I am not aware of variants of the m0+ core, but different chips will have different memory bus connections and FLASH controllers. FLASH memory is typically too slow to keep up with modern microcontrollers. Most microcontrollers will feature FLASH accelerators to speed up sequential access. However on random access, like a jump or branch, there could be multiple wait cycles involved.

This could mean that the controller can reach a higher Coremarks/MHz figure when the controller is being run at a lower clock speed. Of course, the processor at a higher clock speed will complete more calculations, just saying there could be more wait states involved at higher clocks. Some microcontrollers have very good FLASH accelerators though that there are almost zero wait states.

Moreover, some microcontrollers may have enough SRAM space & blocks to run the benchmark from SRAM. This could be faster if there is no contention with data access. Likely ARM will test with this technique, as they are interested in benchmarking their CPU core and not the FLASH implementation of a particular vendor.

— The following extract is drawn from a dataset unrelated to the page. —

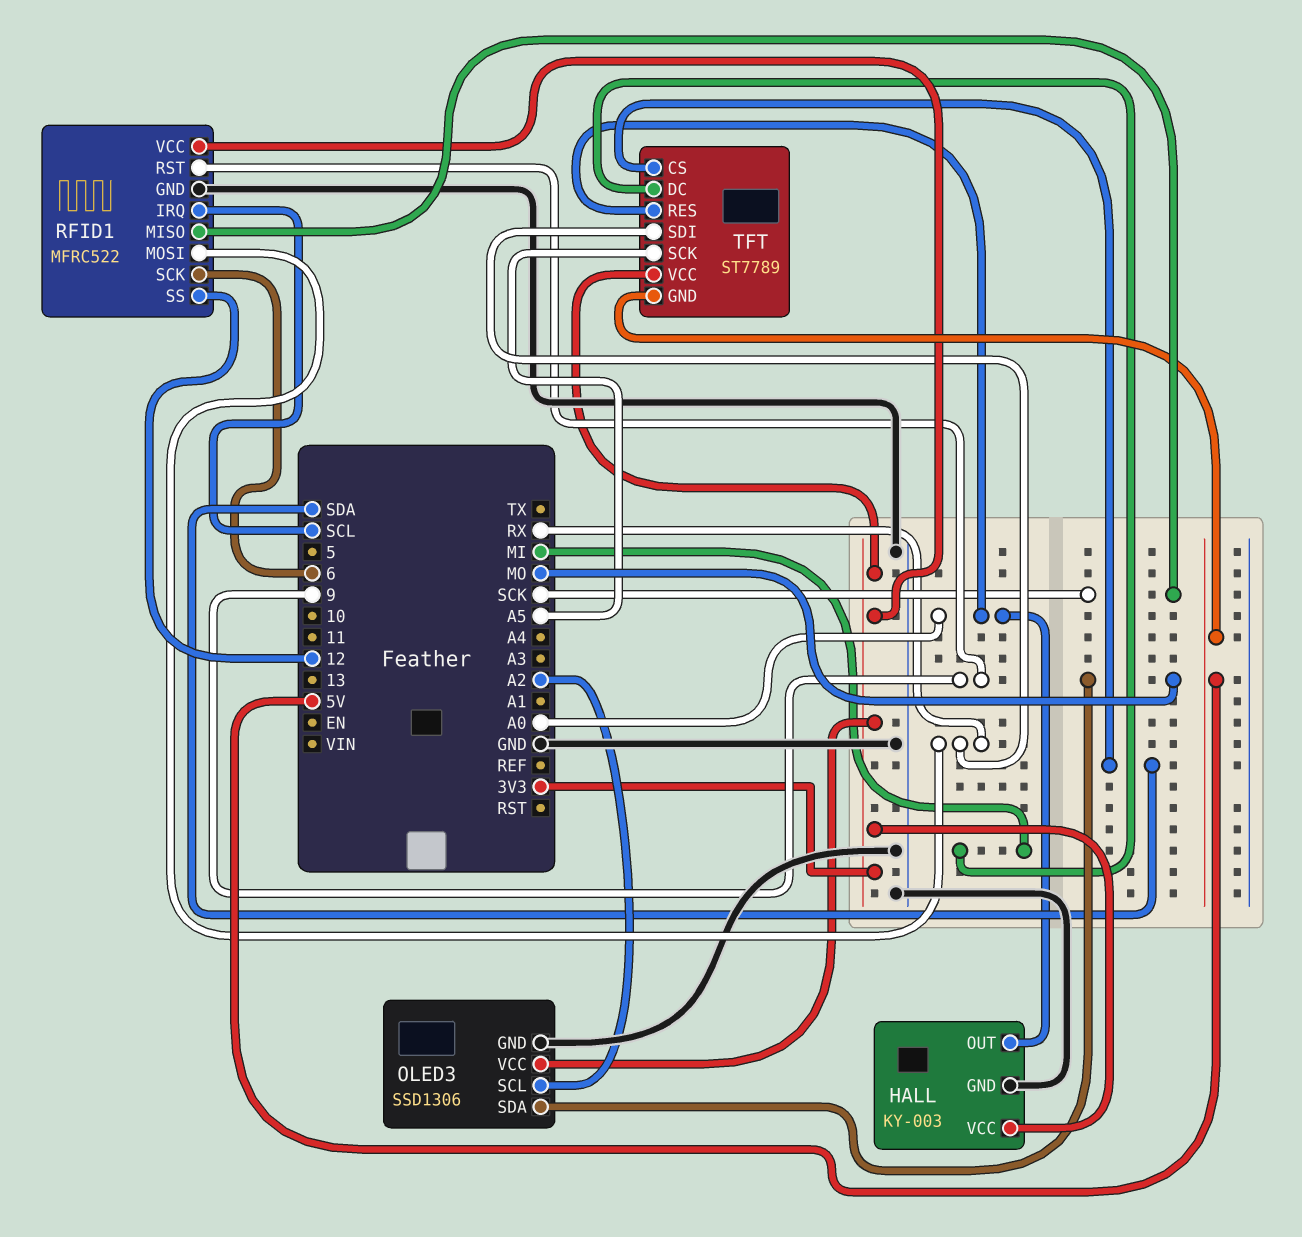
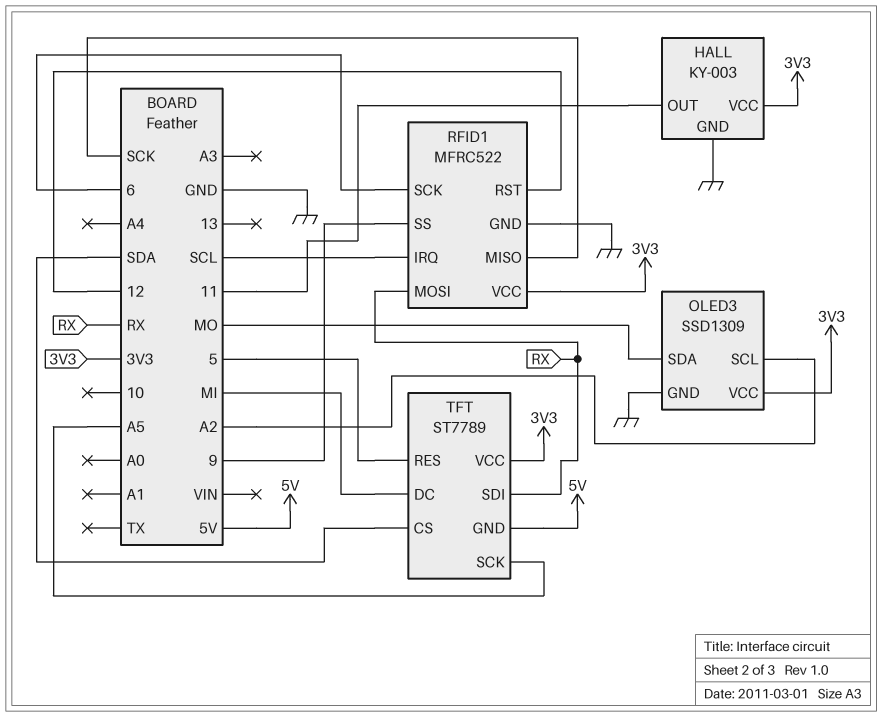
HALL pin OUT: A0 -> 11
OLED3: SSD1306 -> SSD1309
RFID1 pin RST: 9 -> 12
RFID1 pin SS: 12 -> 9
TFT pin RES: A0 -> 5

Likely just as dramatic is progression in compiler technology. This could be sometimes even more undeterministic. Compilers are able to optimize quite well in the common case but can still produce strange code which also changes on seemingly unrelated code modifications (even when you're not touching a particular routine at all).

Additionally in my experience some architecture specific compiler flags can make certain programs faster, and other programs slower. Sometimes O2 or even Os creates faster code in GCC than O3, which was meant to optimize for speed.

The coremark database always lists the compiler version used and all compilation flags of the program. Benchmarkers are not allowed to make changes to the benchmark code, thus not interfering too much with the optimisations that the compiler can do. Making sure these conditions are met is the fairest comparison; but even then there could be differences here and there.


The datasheet for the SAM D20 refers to 2.46 too. As you can see if you follow the link on the Arm site to the EEMBC result, the memory configuration, the compiler and the compiler flags make a difference to the results of a benchmark. Since the benchmark is written in C, it's necessary to use a compiler rather than writing in assembler. This is in the nature of benchmarks, they include an aspect of how good a compiler target the core is (and how well the specific C code maps to the hardware).

Cortex-M0+ can be configured with either a fast or a small multiplier. The datasheet for the part here identifies that the single-cycle multiply is implemented. Page 40 of the datasheet identifies r0p1 of the Arm core is implemented.

A significant factor between different low-power MCU parts might be the memory architecture. For example, the flash memory width, any intermediate instruction fetch buffering etc. It's possible, for example to implement a 16 bit wide instruction flash memory (since the instruction set is Thumb), or to have a CPU clock speed higher than the flash speed (and maybe a wide flash interface) - all with different trade-offs.